Kutsanmış Luna - Kitap kapağı

Kutsanmış Luna

KristiferAnn Thorne

Bölüm 6

Abigail gergin değildi. Üzgün ya da kızgın değildi, sadece boş hissediyordu. Bir aydır ağlamamıştı. En son Alfa Edward’ın kollarında gözyaşı dökmüştü. İçten içe ölse de bunu sürüye belli etmeden güçlü duracaktı.

Toplanmayı bitirmiş, makyajını ve saçını yapmak için kendine zaman ayırmıştı. Parlak, simsiyah saçları mükemmel dalgalar halindeydi; zümrüt yeşili gözlerini öne çıkarmak için ustalıkla göz kalemi ve maskara sürmüştü.

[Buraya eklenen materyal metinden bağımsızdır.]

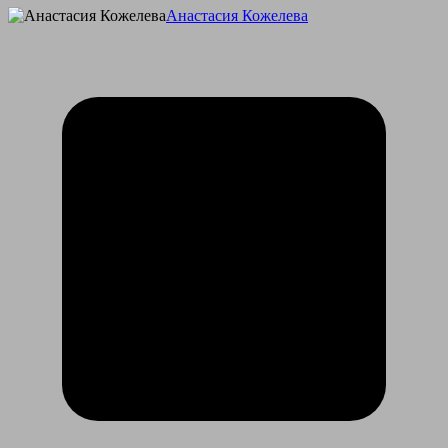
Анастасия Кожелева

Omzunu açıkta bırakan siyah bir bluz giymişti; bluz yara izini ve göğüslerinin arasına kazınan hilalin üst kısmını gösteriyordu. Kıyafetini dar kot pantolonu ve siyah süet çizmeleri tamamlıyordu.

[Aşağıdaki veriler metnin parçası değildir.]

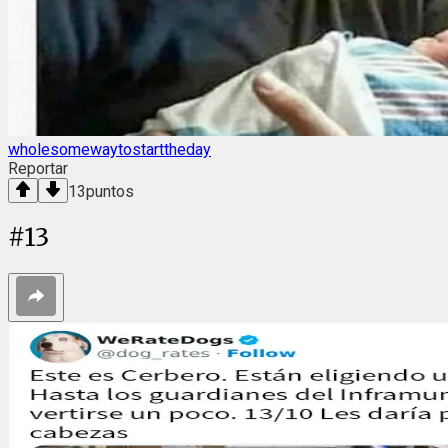
wholesomewaytostarttheday
Reportar
13
puntos
#
13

Savaşçılar ona sürü arazisi boyunca eşlik etti. Taylor’ın ve doğmamış yavrusunun kokusunu alan kurdu adımlarını hızlandırıyordu. Abby sürü bölgesinin dışına çıktığında serbest bırakılması planlanan Carson’ın kokusunu da alabiliyordu.

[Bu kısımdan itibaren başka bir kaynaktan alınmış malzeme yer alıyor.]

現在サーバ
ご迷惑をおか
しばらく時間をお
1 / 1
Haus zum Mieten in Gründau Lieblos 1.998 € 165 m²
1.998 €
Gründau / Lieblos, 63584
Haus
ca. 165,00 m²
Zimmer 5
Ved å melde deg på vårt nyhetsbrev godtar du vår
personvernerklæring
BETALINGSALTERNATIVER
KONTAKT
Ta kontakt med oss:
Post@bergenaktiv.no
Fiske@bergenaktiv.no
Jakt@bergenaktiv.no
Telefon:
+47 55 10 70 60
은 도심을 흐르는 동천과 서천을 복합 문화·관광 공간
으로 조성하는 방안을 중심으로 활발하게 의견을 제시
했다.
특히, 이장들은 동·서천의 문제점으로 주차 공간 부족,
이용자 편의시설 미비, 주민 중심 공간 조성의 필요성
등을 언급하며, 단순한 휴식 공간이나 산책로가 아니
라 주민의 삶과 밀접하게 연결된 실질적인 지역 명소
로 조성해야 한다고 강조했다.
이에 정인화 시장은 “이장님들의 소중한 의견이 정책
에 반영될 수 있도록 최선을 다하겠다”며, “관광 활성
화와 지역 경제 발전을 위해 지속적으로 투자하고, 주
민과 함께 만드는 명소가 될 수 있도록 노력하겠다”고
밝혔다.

Başını dik tutarak sürü üyelerinin yanından geçerken onlardan birçok iyi dilek ve boynu bükük selam aldı. Sürünün ona duyduğu bariz saygı ve sevgi kendini daha iyi hissetmesini sağlıyordu ama burada kalamayacağını biliyordu.

Günün birinde onu dışlayacaklardı. Bunun sebebi ne olursa olsun, içgüdüsel bir durumdu.

Sürü evinden yayılan alfa gücünü hissedip kokusunu aldı. Önünde uzun bir sıra halinde koyu renkli cipler park etmişti. Hırıltılar eşliğinde sonbahar esintisiyle birlikte başka bir koku ona doğru geliyordu.

Bu kokuyu tuhaf bularak ne olduğunu çıkaramadı. Hafif esinti kesilir kesilmez koku da kayboldu.

Sürü evine doğru ilerlerken sürü arazisinden ulumalar yükselmeye başladı. Bir uluma diğerlerini bastırıyordu. Derin ve kederliydi.

Carson.

Roman sandalyesinden fırladı; derinlerde bir yerde kurdu hırlıyordu. Kurdunun öfkeyle atağa geçmesini engellemek için masayı kavradı. Yas ulumaları her ikisini de etkiliyordu.

Yeni sürü üyesi için duyduğu inanılmaz acı içini parçalıyordu. Ondan önce pek çok kişiye yaptığı gibi onu da teselli etmek istedi. Ama bu kadın tanıdığı hiç kimseye benzemiyordu.

Sürüye reddedilmiş bir luna getirmek yeni bir durumdu ve ne olacağına dair hiçbir fikri yoktu. Kâhin bugünden sonrasını pek görememişti. Daha net bir görü elde etmesi için Abigail’in topraklarında vakit geçirmesi gerekecekti.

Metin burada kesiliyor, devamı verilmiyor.